O discurso de Zelensky em Davos provavelmente será um chamado às armas em nome do estado de direito, a santidade das fronteiras nacionais, a salvaguarda da dignidade humana e a proteção dos direitos humanos tão violados pelo ataque não provocado de Putin. Será aplaudido. Mas não há consenso global sobre a guerra fora do Ocidente. Como Emmanuel Macron, o presidente francês, observou, “demograficamente” a maioria do mundo é neutra em relação à guerra, ou se opõe, um reflexo do ressentimento e da suspeita levantada contra uma ordem ocidental muitas vezes percebida como hipócrita ou egoísta.
Ainda assim, a busca humana pela liberdade garantida pelo estado de direito é quase universal. No Brasil, como nos Estados Unidos, os insurgentes acabaram sendo repelidos. Ocorreram transições democráticas. Jake Sullivan, conselheiro de segurança nacional do governo Biden, escreveu no Twitter que “nosso apoio às instituições democráticas do Brasil é inabalável. A democracia brasileira não será abalada pela violência.”

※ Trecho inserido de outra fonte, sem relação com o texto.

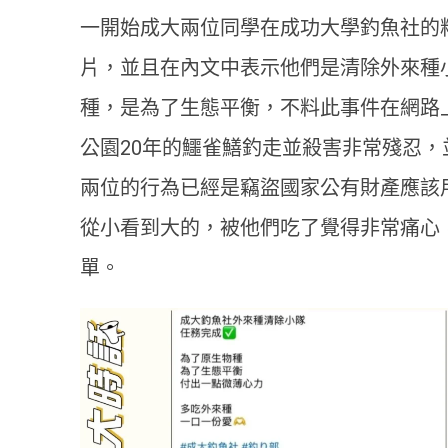
一開始成大兩位同學在成功大學釣魚社的
片，並且在內文中表示他們是清除外來種
種，是為了生態平衡，不料此事件在網路
公園20年的鱷雀鱔釣走並殺害非常殘忍
兩位的行為已經是竊盜國家公有財產應該
從小看到大的，被他們吃了覺得非常痛心
單。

O forte apego da Ucrânia à sua democracia e soberania só foi reforçado pela guerra de Putin. Essa é uma das lições dolorosas que o líder russo teve de absorver no ano passado: ele reforçou além da medida a própria coisa, a nacionalidade ucraniana, cuja existência ele negava. O mundo que será debatido em Davos está sóbrio, mas não despojado da ideia de que a busca da dignidade humana e da igualdade de oportunidades são o acompanhamento necessário para a busca do lucro.
Roger Cohen, ex-colunista do New York Times e editor estrangeiro, é o chefe da sucursal de Paris. Seu novo livro, “An Affirming Flame”, uma coleção de suas colunas acompanhadas por um ensaio sobre nossos tempos, será publicado por Alfred A. Knopf em 21 de fevereiro.